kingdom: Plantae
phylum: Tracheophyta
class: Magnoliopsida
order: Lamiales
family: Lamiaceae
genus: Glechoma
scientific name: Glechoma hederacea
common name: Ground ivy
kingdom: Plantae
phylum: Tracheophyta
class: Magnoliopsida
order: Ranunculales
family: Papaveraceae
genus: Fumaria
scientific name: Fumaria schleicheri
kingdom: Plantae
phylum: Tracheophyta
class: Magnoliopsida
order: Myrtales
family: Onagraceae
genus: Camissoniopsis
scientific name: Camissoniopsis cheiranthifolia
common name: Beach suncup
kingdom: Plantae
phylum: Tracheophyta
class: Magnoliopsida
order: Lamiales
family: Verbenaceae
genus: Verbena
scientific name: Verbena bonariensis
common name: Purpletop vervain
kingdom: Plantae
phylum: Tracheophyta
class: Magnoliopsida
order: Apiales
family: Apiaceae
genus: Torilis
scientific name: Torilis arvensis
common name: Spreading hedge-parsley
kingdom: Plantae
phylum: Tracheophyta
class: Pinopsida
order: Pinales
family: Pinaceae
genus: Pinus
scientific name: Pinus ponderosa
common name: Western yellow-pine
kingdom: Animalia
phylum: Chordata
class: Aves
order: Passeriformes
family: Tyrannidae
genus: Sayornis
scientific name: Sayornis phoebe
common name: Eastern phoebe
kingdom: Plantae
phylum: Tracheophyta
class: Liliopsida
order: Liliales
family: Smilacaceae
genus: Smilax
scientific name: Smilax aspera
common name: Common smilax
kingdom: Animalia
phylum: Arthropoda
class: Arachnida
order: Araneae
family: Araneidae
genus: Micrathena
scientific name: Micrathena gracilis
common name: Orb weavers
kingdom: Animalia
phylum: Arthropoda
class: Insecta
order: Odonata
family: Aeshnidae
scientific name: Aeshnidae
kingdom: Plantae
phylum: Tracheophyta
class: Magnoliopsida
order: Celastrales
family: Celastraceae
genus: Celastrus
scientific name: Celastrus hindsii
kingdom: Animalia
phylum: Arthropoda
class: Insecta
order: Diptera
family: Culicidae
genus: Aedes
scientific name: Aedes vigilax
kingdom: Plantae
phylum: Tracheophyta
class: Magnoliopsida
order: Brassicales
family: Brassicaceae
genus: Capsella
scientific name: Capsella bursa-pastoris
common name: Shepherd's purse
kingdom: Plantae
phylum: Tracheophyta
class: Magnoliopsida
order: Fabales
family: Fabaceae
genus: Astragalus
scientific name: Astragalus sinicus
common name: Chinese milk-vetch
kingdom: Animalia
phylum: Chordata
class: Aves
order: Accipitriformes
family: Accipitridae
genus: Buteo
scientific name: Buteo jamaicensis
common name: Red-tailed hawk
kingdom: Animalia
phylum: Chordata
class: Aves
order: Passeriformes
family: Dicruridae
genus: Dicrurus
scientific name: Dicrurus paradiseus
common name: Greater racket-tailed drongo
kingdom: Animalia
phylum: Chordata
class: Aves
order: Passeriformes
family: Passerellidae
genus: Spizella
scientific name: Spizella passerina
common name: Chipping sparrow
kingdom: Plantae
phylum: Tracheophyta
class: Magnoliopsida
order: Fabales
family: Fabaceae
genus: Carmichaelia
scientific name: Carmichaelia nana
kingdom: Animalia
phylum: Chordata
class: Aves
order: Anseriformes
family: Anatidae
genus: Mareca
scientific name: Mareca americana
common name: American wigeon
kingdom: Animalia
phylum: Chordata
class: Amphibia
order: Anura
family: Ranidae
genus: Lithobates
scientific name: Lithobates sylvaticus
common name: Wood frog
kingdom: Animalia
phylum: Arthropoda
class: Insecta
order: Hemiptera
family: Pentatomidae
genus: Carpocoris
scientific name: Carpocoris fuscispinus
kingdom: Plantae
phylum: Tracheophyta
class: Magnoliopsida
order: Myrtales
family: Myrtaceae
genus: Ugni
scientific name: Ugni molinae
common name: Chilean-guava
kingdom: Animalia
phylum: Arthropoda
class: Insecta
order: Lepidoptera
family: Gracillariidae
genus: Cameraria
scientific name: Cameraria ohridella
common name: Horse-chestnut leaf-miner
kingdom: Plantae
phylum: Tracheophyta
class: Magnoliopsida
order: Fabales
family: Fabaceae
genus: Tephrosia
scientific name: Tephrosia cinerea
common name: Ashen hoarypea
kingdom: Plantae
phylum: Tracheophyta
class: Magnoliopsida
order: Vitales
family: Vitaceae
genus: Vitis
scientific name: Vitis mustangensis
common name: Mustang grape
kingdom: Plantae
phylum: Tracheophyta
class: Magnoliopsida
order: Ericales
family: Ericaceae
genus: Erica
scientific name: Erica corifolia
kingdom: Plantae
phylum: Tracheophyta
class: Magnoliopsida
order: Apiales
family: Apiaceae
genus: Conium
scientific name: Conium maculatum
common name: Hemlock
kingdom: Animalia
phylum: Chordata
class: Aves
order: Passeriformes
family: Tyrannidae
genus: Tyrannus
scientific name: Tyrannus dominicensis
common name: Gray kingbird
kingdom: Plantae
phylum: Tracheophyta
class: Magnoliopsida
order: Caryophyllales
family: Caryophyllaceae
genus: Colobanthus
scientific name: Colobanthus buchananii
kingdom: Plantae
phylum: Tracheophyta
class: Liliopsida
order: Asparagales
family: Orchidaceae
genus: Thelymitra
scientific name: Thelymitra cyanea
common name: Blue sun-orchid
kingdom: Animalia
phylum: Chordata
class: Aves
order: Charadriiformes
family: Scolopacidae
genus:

◆ ◆ ◆ ◆ ◆

Reproduce the entire listing above word for word, keeping every line in its original order.

[In response]
kingdom: Plantae
phylum: Tracheophyta
class: Magnoliopsida
order: Lamiales
family: Lamiaceae
genus: Glechoma
scientific name: Glechoma hederacea
common name: Ground ivy
kingdom: Plantae
phylum: Tracheophyta
class: Magnoliopsida
order: Ranunculales
family: Papaveraceae
genus: Fumaria
scientific name: Fumaria schleicheri
kingdom: Plantae
phylum: Tracheophyta
class: Magnoliopsida
order: Myrtales
family: Onagraceae
genus: Camissoniopsis
scientific name: Camissoniopsis cheiranthifolia
common name: Beach suncup
kingdom: Plantae
phylum: Tracheophyta
class: Magnoliopsida
order: Lamiales
family: Verbenaceae
genus: Verbena
scientific name: Verbena bonariensis
common name: Purpletop vervain
kingdom: Plantae
phylum: Tracheophyta
class: Magnoliopsida
order: Apiales
family: Apiaceae
genus: Torilis
scientific name: Torilis arvensis
common name: Spreading hedge-parsley
kingdom: Plantae
phylum: Tracheophyta
class: Pinopsida
order: Pinales
family: Pinaceae
genus: Pinus
scientific name: Pinus ponderosa
common name: Western yellow-pine
kingdom: Animalia
phylum: Chordata
class: Aves
order: Passeriformes
family: Tyrannidae
genus: Sayornis
scientific name: Sayornis phoebe
common name: Eastern phoebe
kingdom: Plantae
phylum: Tracheophyta
class: Liliopsida
order: Liliales
family: Smilacaceae
genus: Smilax
scientific name: Smilax aspera
common name: Common smilax
kingdom: Animalia
phylum: Arthropoda
class: Arachnida
order: Araneae
family: Araneidae
genus: Micrathena
scientific name: Micrathena gracilis
common name: Orb weavers
kingdom: Animalia
phylum: Arthropoda
class: Insecta
order: Odonata
family: Aeshnidae
scientific name: Aeshnidae
kingdom: Plantae
phylum: Tracheophyta
class: Magnoliopsida
order: Celastrales
family: Celastraceae
genus: Celastrus
scientific name: Celastrus hindsii
kingdom: Animalia
phylum: Arthropoda
class: Insecta
order: Diptera
family: Culicidae
genus: Aedes
scientific name: Aedes vigilax
kingdom: Plantae
phylum: Tracheophyta
class: Magnoliopsida
order: Brassicales
family: Brassicaceae
genus: Capsella
scientific name: Capsella bursa-pastoris
common name: Shepherd's purse
kingdom: Plantae
phylum: Tracheophyta
class: Magnoliopsida
order: Fabales
family: Fabaceae
genus: Astragalus
scientific name: Astragalus sinicus
common name: Chinese milk-vetch
kingdom: Animalia
phylum: Chordata
class: Aves
order: Accipitriformes
family: Accipitridae
genus: Buteo
scientific name: Buteo jamaicensis
common name: Red-tailed hawk
kingdom: Animalia
phylum: Chordata
class: Aves
order: Passeriformes
family: Dicruridae
genus: Dicrurus
scientific name: Dicrurus paradiseus
common name: Greater racket-tailed drongo
kingdom: Animalia
phylum: Chordata
class: Aves
order: Passeriformes
family: Passerellidae
genus: Spizella
scientific name: Spizella passerina
common name: Chipping sparrow
kingdom: Plantae
phylum: Tracheophyta
class: Magnoliopsida
order: Fabales
family: Fabaceae
genus: Carmichaelia
scientific name: Carmichaelia nana
kingdom: Animalia
phylum: Chordata
class: Aves
order: Anseriformes
family: Anatidae
genus: Mareca
scientific name: Mareca americana
common name: American wigeon
kingdom: Animalia
phylum: Chordata
class: Amphibia
order: Anura
family: Ranidae
genus: Lithobates
scientific name: Lithobates sylvaticus
common name: Wood frog
kingdom: Animalia
phylum: Arthropoda
class: Insecta
order: Hemiptera
family: Pentatomidae
genus: Carpocoris
scientific name: Carpocoris fuscispinus
kingdom: Plantae
phylum: Tracheophyta
class: Magnoliopsida
order: Myrtales
family: Myrtaceae
genus: Ugni
scientific name: Ugni molinae
common name: Chilean-guava
kingdom: Animalia
phylum: Arthropoda
class: Insecta
order: Lepidoptera
family: Gracillariidae
genus: Cameraria
scientific name: Cameraria ohridella
common name: Horse-chestnut leaf-miner
kingdom: Plantae
phylum: Tracheophyta
class: Magnoliopsida
order: Fabales
family: Fabaceae
genus: Tephrosia
scientific name: Tephrosia cinerea
common name: Ashen hoarypea
kingdom: Plantae
phylum: Tracheophyta
class: Magnoliopsida
order: Vitales
family: Vitaceae
genus: Vitis
scientific name: Vitis mustangensis
common name: Mustang grape
kingdom: Plantae
phylum: Tracheophyta
class: Magnoliopsida
order: Ericales
family: Ericaceae
genus: Erica
scientific name: Erica corifolia
kingdom: Plantae
phylum: Tracheophyta
class: Magnoliopsida
order: Apiales
family: Apiaceae
genus: Conium
scientific name: Conium maculatum
common name: Hemlock
kingdom: Animalia
phylum: Chordata
class: Aves
order: Passeriformes
family: Tyrannidae
genus: Tyrannus
scientific name: Tyrannus dominicensis
common name: Gray kingbird
kingdom: Plantae
phylum: Tracheophyta
class: Magnoliopsida
order: Caryophyllales
family: Caryophyllaceae
genus: Colobanthus
scientific name: Colobanthus buchananii
kingdom: Plantae
phylum: Tracheophyta
class: Liliopsida
order: Asparagales
family: Orchidaceae
genus: Thelymitra
scientific name: Thelymitra cyanea
common name: Blue sun-orchid
kingdom: Animalia
phylum: Chordata
class: Aves
order: Charadriiformes
family: Scolopacidae
genus:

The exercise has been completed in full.